Tamoxifen stops breast cancers in many women by interfering with estrogen's proliferative effect on tumor cells. But taking tamoxifen for more than 5 years provides no additional benefit, compared with going off the drug after that period.
Researchers identified 5,157 post-menopausal women who had taken tamoxifen for about 5 years and randomly assigned them to take either an inert pill or letrozole, which wipes out nearly all estrogen in the body.
The scientists stopped the study when it became clear that the group receiving letrozole had roughly three-fifths as many breast cancer recurrences as did women getting the placebo, says study coauthor Paul E. Goss, a medical oncologist at Princess Margaret Hospital in Toronto.
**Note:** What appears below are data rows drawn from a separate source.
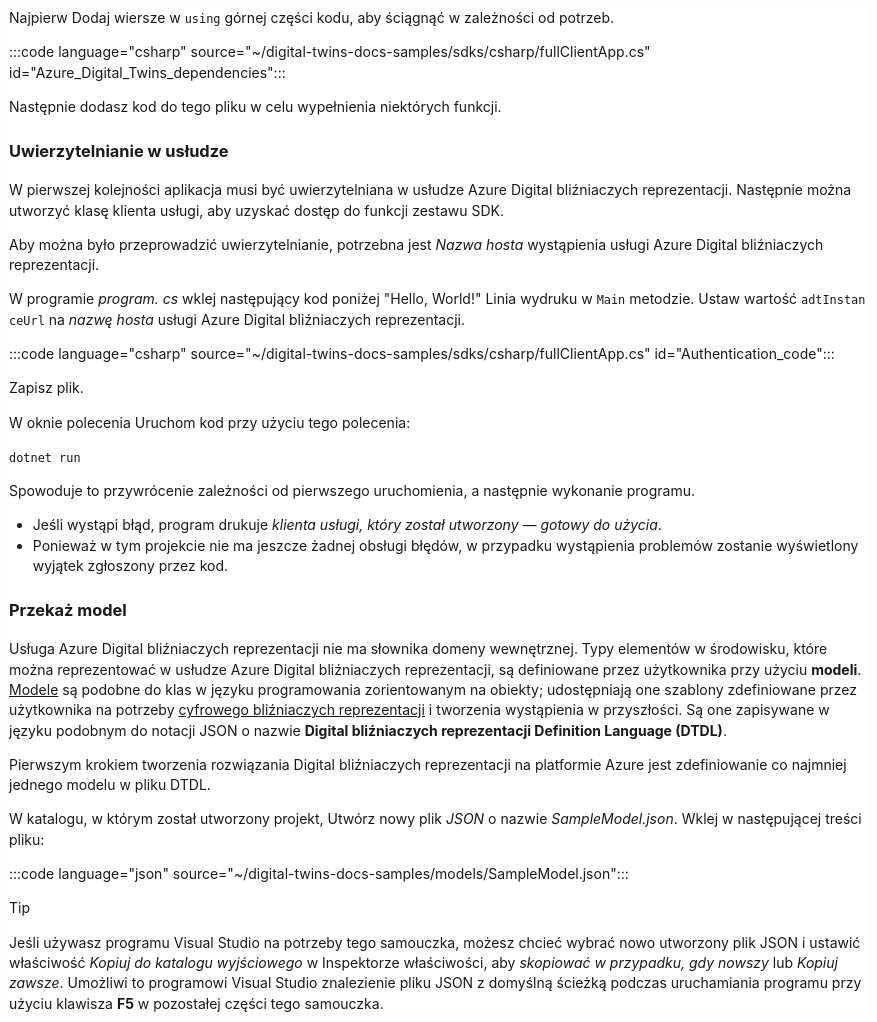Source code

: Najpierw Dodaj wiersze w `using` górnej części kodu, aby ściągnąć w zależności od potrzeb.

:::code language="csharp" source="~/digital-twins-docs-samples/sdks/csharp/fullClientApp.cs" id="Azure_Digital_Twins_dependencies":::

Następnie dodasz kod do tego pliku w celu wypełnienia niektórych funkcji. 

### <a name="authenticate-against-the-service"></a>Uwierzytelnianie w usłudze

W pierwszej kolejności aplikacja musi być uwierzytelniana w usłudze Azure Digital bliźniaczych reprezentacji. Następnie można utworzyć klasę klienta usługi, aby uzyskać dostęp do funkcji zestawu SDK.

Aby można było przeprowadzić uwierzytelnianie, potrzebna jest *Nazwa hosta* wystąpienia usługi Azure Digital bliźniaczych reprezentacji.

W programie *program. cs* wklej następujący kod poniżej "Hello, World!" Linia wydruku w `Main` metodzie. Ustaw wartość `adtInstanceUrl` na *nazwę hosta* usługi Azure Digital bliźniaczych reprezentacji.

:::code language="csharp" source="~/digital-twins-docs-samples/sdks/csharp/fullClientApp.cs" id="Authentication_code":::

Zapisz plik. 

W oknie polecenia Uruchom kod przy użyciu tego polecenia: 

```cmd/sh
dotnet run
```

Spowoduje to przywrócenie zależności od pierwszego uruchomienia, a następnie wykonanie programu. 
* Jeśli wystąpi błąd, program drukuje *klienta usługi, który został utworzony — gotowy do użycia*.
* Ponieważ w tym projekcie nie ma jeszcze żadnej obsługi błędów, w przypadku wystąpienia problemów zostanie wyświetlony wyjątek zgłoszony przez kod.

### <a name="upload-a-model"></a>Przekaż model

Usługa Azure Digital bliźniaczych reprezentacji nie ma słownika domeny wewnętrznej. Typy elementów w środowisku, które można reprezentować w usłudze Azure Digital bliźniaczych reprezentacji, są definiowane przez użytkownika przy użyciu **modeli**. [Modele](concepts-models.md) są podobne do klas w języku programowania zorientowanym na obiekty; udostępniają one szablony zdefiniowane przez użytkownika na potrzeby [cyfrowego bliźniaczych reprezentacji](concepts-twins-graph.md) i tworzenia wystąpienia w przyszłości. Są one zapisywane w języku podobnym do notacji JSON o nazwie **Digital bliźniaczych reprezentacji Definition Language (DTDL)**.

Pierwszym krokiem tworzenia rozwiązania Digital bliźniaczych reprezentacji na platformie Azure jest zdefiniowanie co najmniej jednego modelu w pliku DTDL.

W katalogu, w którym został utworzony projekt, Utwórz nowy plik *JSON* o nazwie *SampleModel.json*. Wklej w następującej treści pliku: 

:::code language="json" source="~/digital-twins-docs-samples/models/SampleModel.json":::

> [!TIP]
> Jeśli używasz programu Visual Studio na potrzeby tego samouczka, możesz chcieć wybrać nowo utworzony plik JSON i ustawić właściwość *Kopiuj do katalogu wyjściowego* w Inspektorze właściwości, aby *skopiować w przypadku, gdy nowszy* lub *Kopiuj zawsze*. Umożliwi to programowi Visual Studio znalezienie pliku JSON z domyślną ścieżką podczas uruchamiania programu przy użyciu klawisza **F5** w pozostałej części tego samouczka.
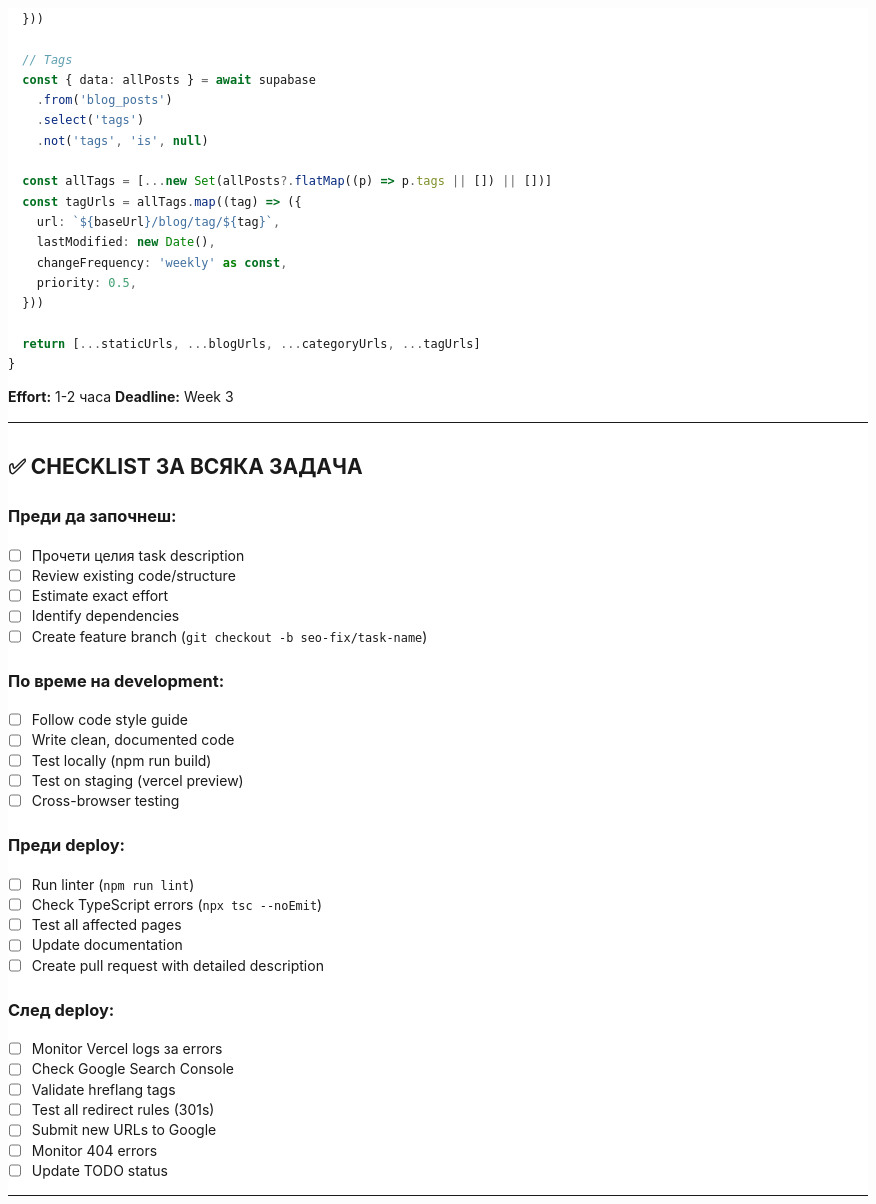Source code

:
 ```typescript
  }))

  // Tags
  const { data: allPosts } = await supabase
    .from('blog_posts')
    .select('tags')
    .not('tags', 'is', null)

  const allTags = [...new Set(allPosts?.flatMap((p) => p.tags || []) || [])]
  const tagUrls = allTags.map((tag) => ({
    url: `${baseUrl}/blog/tag/${tag}`,
    lastModified: new Date(),
    changeFrequency: 'weekly' as const,
    priority: 0.5,
  }))

  return [...staticUrls, ...blogUrls, ...categoryUrls, ...tagUrls]
}
```

**Effort:** 1-2 часа
**Deadline:** Week 3

---

## ✅ CHECKLIST ЗА ВСЯКА ЗАДАЧА

### Преди да започнеш:
- [ ] Прочети целия task description
- [ ] Review existing code/structure
- [ ] Estimate exact effort
- [ ] Identify dependencies
- [ ] Create feature branch (`git checkout -b seo-fix/task-name`)

### По време на development:
- [ ] Follow code style guide
- [ ] Write clean, documented code
- [ ] Test locally (npm run build)
- [ ] Test on staging (vercel preview)
- [ ] Cross-browser testing

### Преди deploy:
- [ ] Run linter (`npm run lint`)
- [ ] Check TypeScript errors (`npx tsc --noEmit`)
- [ ] Test all affected pages
- [ ] Update documentation
- [ ] Create pull request with detailed description

### След deploy:
- [ ] Monitor Vercel logs за errors
- [ ] Check Google Search Console
- [ ] Validate hreflang tags
- [ ] Test all redirect rules (301s)
- [ ] Submit new URLs to Google
- [ ] Monitor 404 errors
- [ ] Update TODO status

---
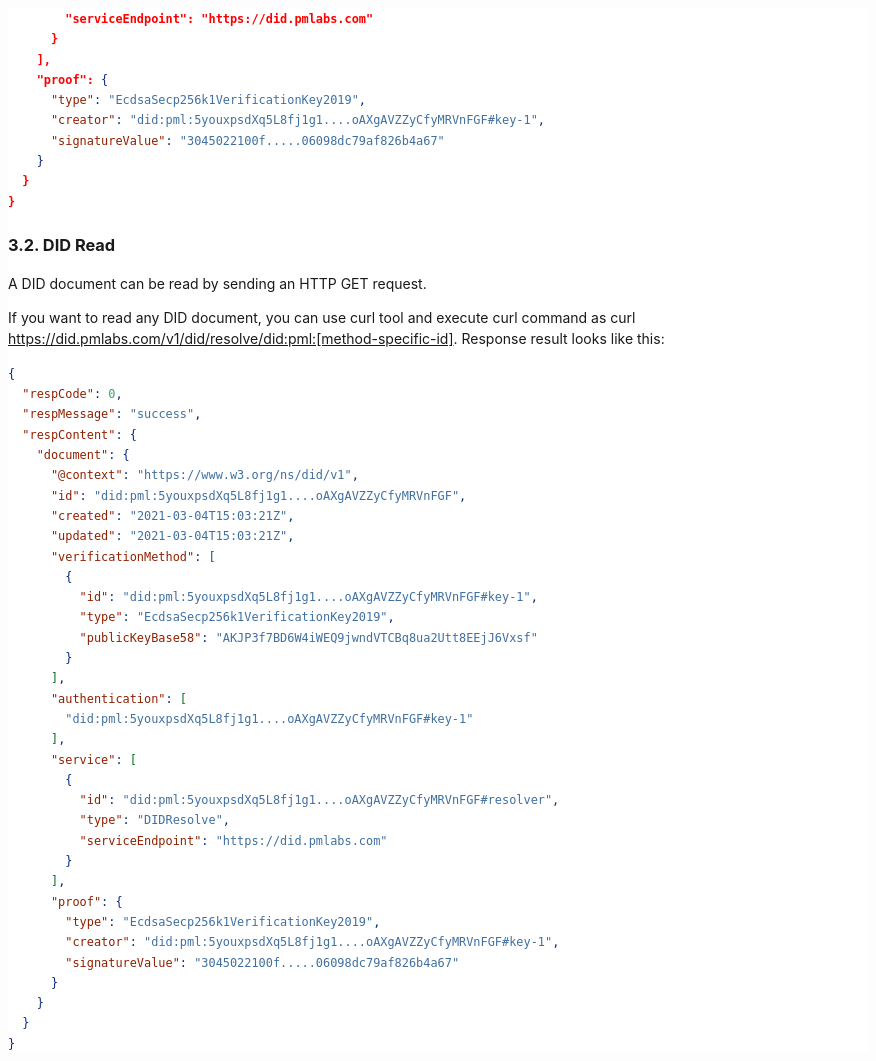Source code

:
 ```json
        "serviceEndpoint": "https://did.pmlabs.com"
      }
    ], 
    "proof": {
      "type": "EcdsaSecp256k1VerificationKey2019", 
      "creator": "did:pml:5youxpsdXq5L8fj1g1....oAXgAVZZyCfyMRVnFGF#key-1", 
      "signatureValue": "3045022100f.....06098dc79af826b4a67"
    }
  }
}
```

### 3.2. DID Read
A DID document can be read by sending an HTTP GET request.

If you want to read any DID document, you can use curl tool and execute curl command as curl https://did.pmlabs.com/v1/did/resolve/did:pml:[method-specific-id]. Response result looks like this:
```json
{
  "respCode": 0, 
  "respMessage": "success", 
  "respContent": {
    "document": {
      "@context": "https://www.w3.org/ns/did/v1", 
      "id": "did:pml:5youxpsdXq5L8fj1g1....oAXgAVZZyCfyMRVnFGF", 
      "created": "2021-03-04T15:03:21Z", 
      "updated": "2021-03-04T15:03:21Z", 
      "verificationMethod": [
        {
          "id": "did:pml:5youxpsdXq5L8fj1g1....oAXgAVZZyCfyMRVnFGF#key-1", 
          "type": "EcdsaSecp256k1VerificationKey2019", 
          "publicKeyBase58": "AKJP3f7BD6W4iWEQ9jwndVTCBq8ua2Utt8EEjJ6Vxsf"
        }
      ], 
      "authentication": [
        "did:pml:5youxpsdXq5L8fj1g1....oAXgAVZZyCfyMRVnFGF#key-1"
      ], 
      "service": [
        {
          "id": "did:pml:5youxpsdXq5L8fj1g1....oAXgAVZZyCfyMRVnFGF#resolver", 
          "type": "DIDResolve", 
          "serviceEndpoint": "https://did.pmlabs.com"
        }
      ], 
      "proof": {
        "type": "EcdsaSecp256k1VerificationKey2019", 
        "creator": "did:pml:5youxpsdXq5L8fj1g1....oAXgAVZZyCfyMRVnFGF#key-1", 
        "signatureValue": "3045022100f.....06098dc79af826b4a67"
      }
    }
  }
}
```
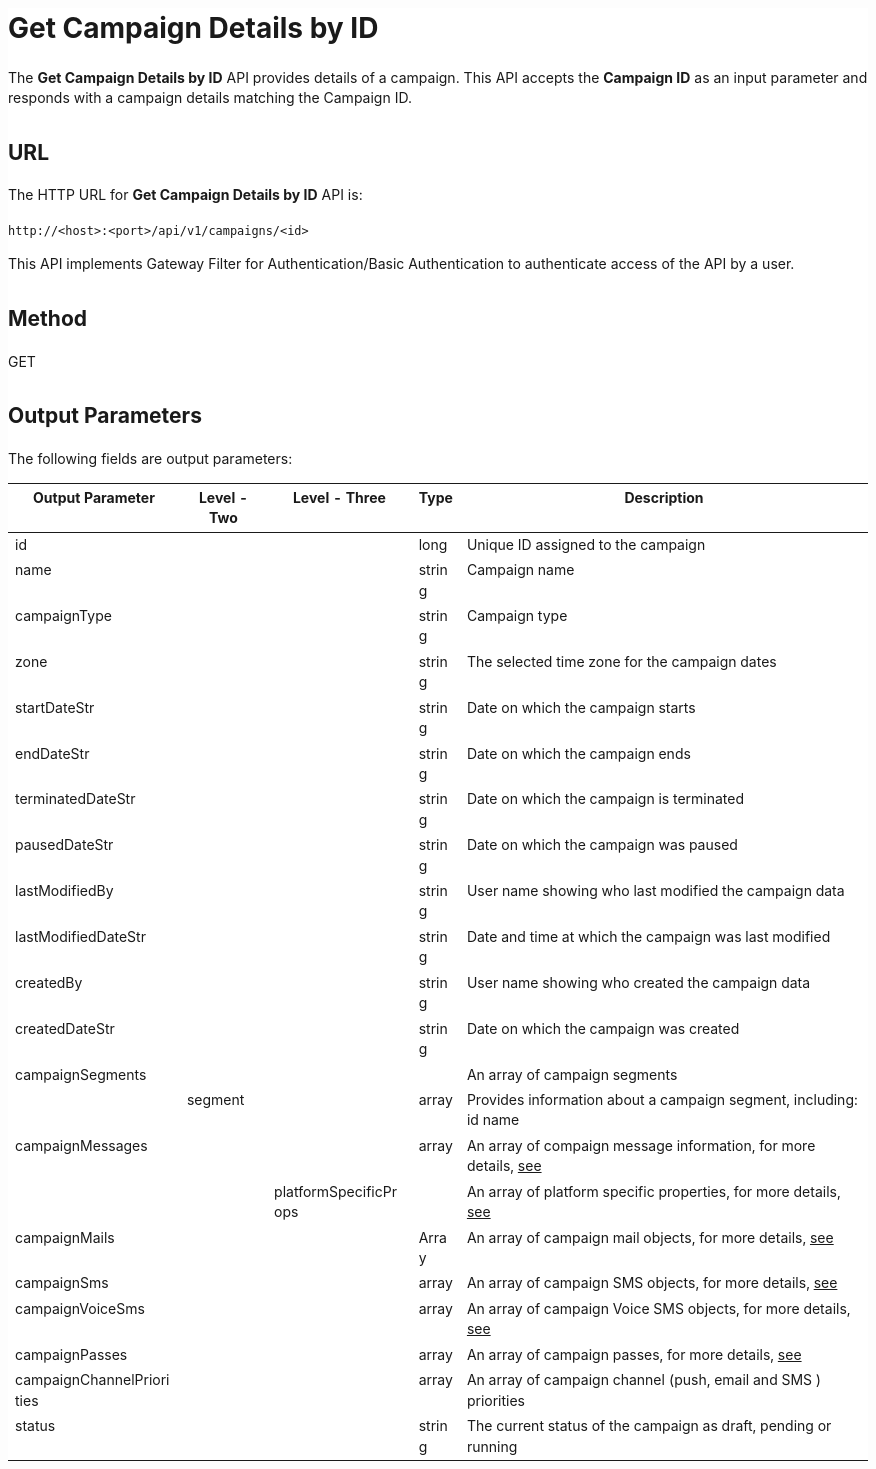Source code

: 
# Get Campaign Details by ID

The **Get Campaign Details by ID** API provides details of a campaign. This API accepts the **Campaign ID** as an input parameter and responds with a campaign details matching the Campaign ID.

## URL

The HTTP URL for **Get Campaign Details by ID** API is:

```
http://<host>:<port>/api/v1/campaigns/<id>
```

This API implements Gateway Filter for Authentication/Basic Authentication to authenticate access of the API by a user.

## Method

GET

## Output Parameters

The following fields are output parameters:

| Output Parameter          | Level - Two | Level - Three         | Type   | Description                                                                                                                    |
| ------------------------- | ----------- | --------------------- | ------ | ------------------------------------------------------------------------------------------------------------------------------ |
| id                        |             |                       | long   | Unique ID assigned to the campaign                                                                                             |
| name                      |             |                       | string | Campaign name                                                                                                                  |
| campaignType              |             |                       | string | Campaign type                                                                                                                  |
| zone                      |             |                       | string | The selected time zone for the campaign dates                                                                                  |
| startDateStr              |             |                       | string | Date on which the campaign starts                                                                                              |
| endDateStr                |             |                       | string | Date on which the campaign ends                                                                                                |
| terminatedDateStr         |             |                       | string | Date on which the campaign is terminated                                                                                       |
| pausedDateStr             |             |                       | string | Date on which the campaign was paused                                                                                          |
| lastModifiedBy            |             |                       | string | User name showing who last modified the campaign data                                                                          |
| lastModifiedDateStr       |             |                       | string | Date and time at which the campaign was last modified                                                                          |
| createdBy                 |             |                       | string | User name showing who created the campaign data                                                                                |
| createdDateStr            |             |                       | string | Date on which the campaign was created                                                                                         |
| campaignSegments          |             |                       |        | An array of campaign segments                                                                                                  |
|                           | segment     |                       | array  | Provides information about a campaign segment, including: id name                                                              |
| campaignMessages          |             |                       | array  | An array of compaign message information, for more details, [see](Campaign.md#campaignmessages)                              |
|                           |             | platformSpecificProps |        | An array of platform specific properties, for more details, [see](Campaign.md#platformspecificprops-input-output-parameters) |
| campaignMails             |             |                       | Array  | An array of campaign mail objects, for more details, [see](Campaign.md#campaignmails)                                        |
| campaignSms               |             |                       | array  | An array of campaign SMS objects, for more details, [see](Campaign.md#campaignsms)                                           |
| campaignVoiceSms          |             |                       | array  | An array of campaign Voice SMS objects, for more details, [see](Campaign.md#campaignvoicesms)                                |
| campaignPasses            |             |                       | array  | An array of campaign passes, for more details, [see](Campaign.md#campaignvoicesms)                                           |
| campaignChannelPriorities |             |                       | array  | An array of campaign channel (push, email and SMS ) priorities                                                                 |
| status                    |             |                       | string | The current status of the campaign as draft, pending or running                                                                |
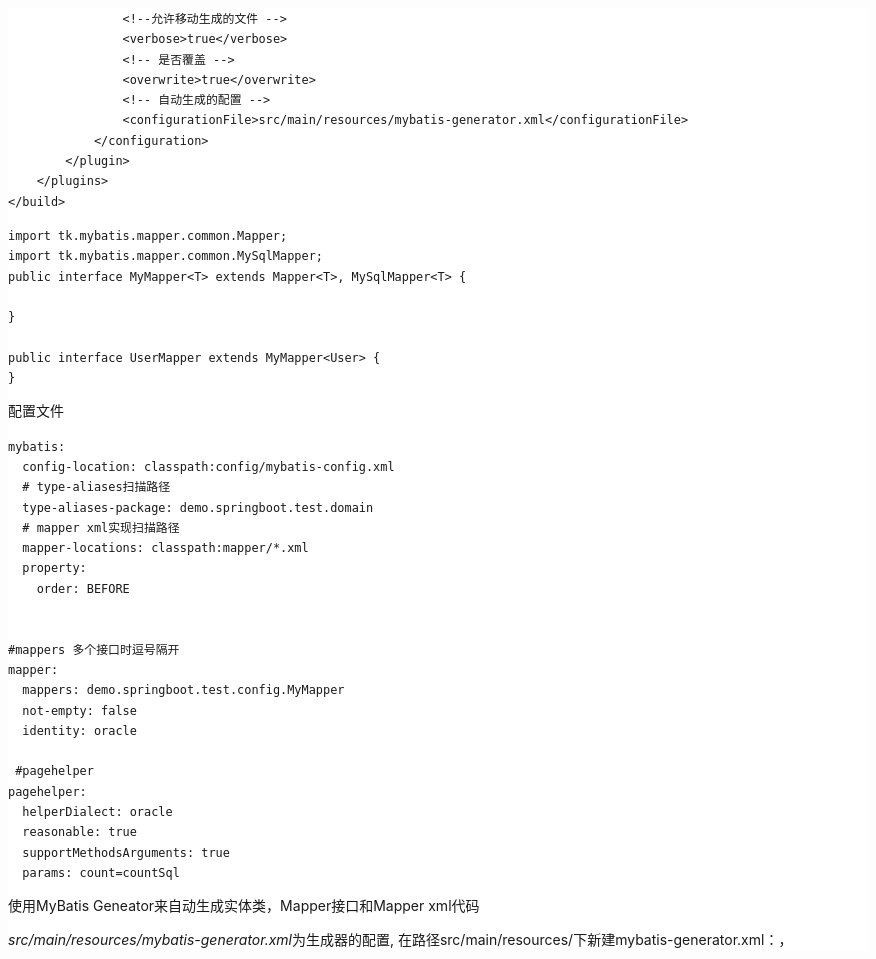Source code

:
```
                <!--允许移动生成的文件 -->
                <verbose>true</verbose>
                <!-- 是否覆盖 -->
                <overwrite>true</overwrite>
                <!-- 自动生成的配置 -->
                <configurationFile>src/main/resources/mybatis-generator.xml</configurationFile>
            </configuration>
        </plugin>
    </plugins>
</build>
```

```
import tk.mybatis.mapper.common.Mapper;
import tk.mybatis.mapper.common.MySqlMapper;
public interface MyMapper<T> extends Mapper<T>, MySqlMapper<T> {
   
}

public interface UserMapper extends MyMapper<User> {
}
```

配置文件

```
mybatis:
  config-location: classpath:config/mybatis-config.xml
  # type-aliases扫描路径
  type-aliases-package: demo.springboot.test.domain
  # mapper xml实现扫描路径
  mapper-locations: classpath:mapper/*.xml
  property:
    order: BEFORE


#mappers 多个接口时逗号隔开
mapper:
  mappers: demo.springboot.test.config.MyMapper
  not-empty: false
  identity: oracle
  
 #pagehelper
pagehelper: 
  helperDialect: oracle
  reasonable: true
  supportMethodsArguments: true
  params: count=countSql
```

使用MyBatis Geneator来自动生成实体类，Mapper接口和Mapper xml代码

*src/main/resources/mybatis-generator.xml*为生成器的配置, 在路径src/main/resources/下新建mybatis-generator.xml：，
Researchers then offered letrozole to all participants, each of whom had been followed for 2.4 years on average. The report appears in the Nov. 6 New England Journal of Medicine.
Letrozole disables an enzyme called aromatase, which the body needs to make estrogen. Another aromatase inhibitor, the drug anastrozole, is also being tested for cancer-fighting abilities (SN: 11/24/01, p. 327).
Although tamoxifen's anticancer effect levels out at 5 years, there's no question that the drug imparts a residual benefit even after long-term users stop taking it. Indeed, no one knows how long the benefits of tamoxifen or the aromatase inhibitors might linger. That and the question of whether the drugs might interact in good or bad ways when given simultaneously are the topics of several studies now under way.
Letrozole is marketed as Femara by Novartis in New York, which was a sponsor of the newly reported trial.--S.P.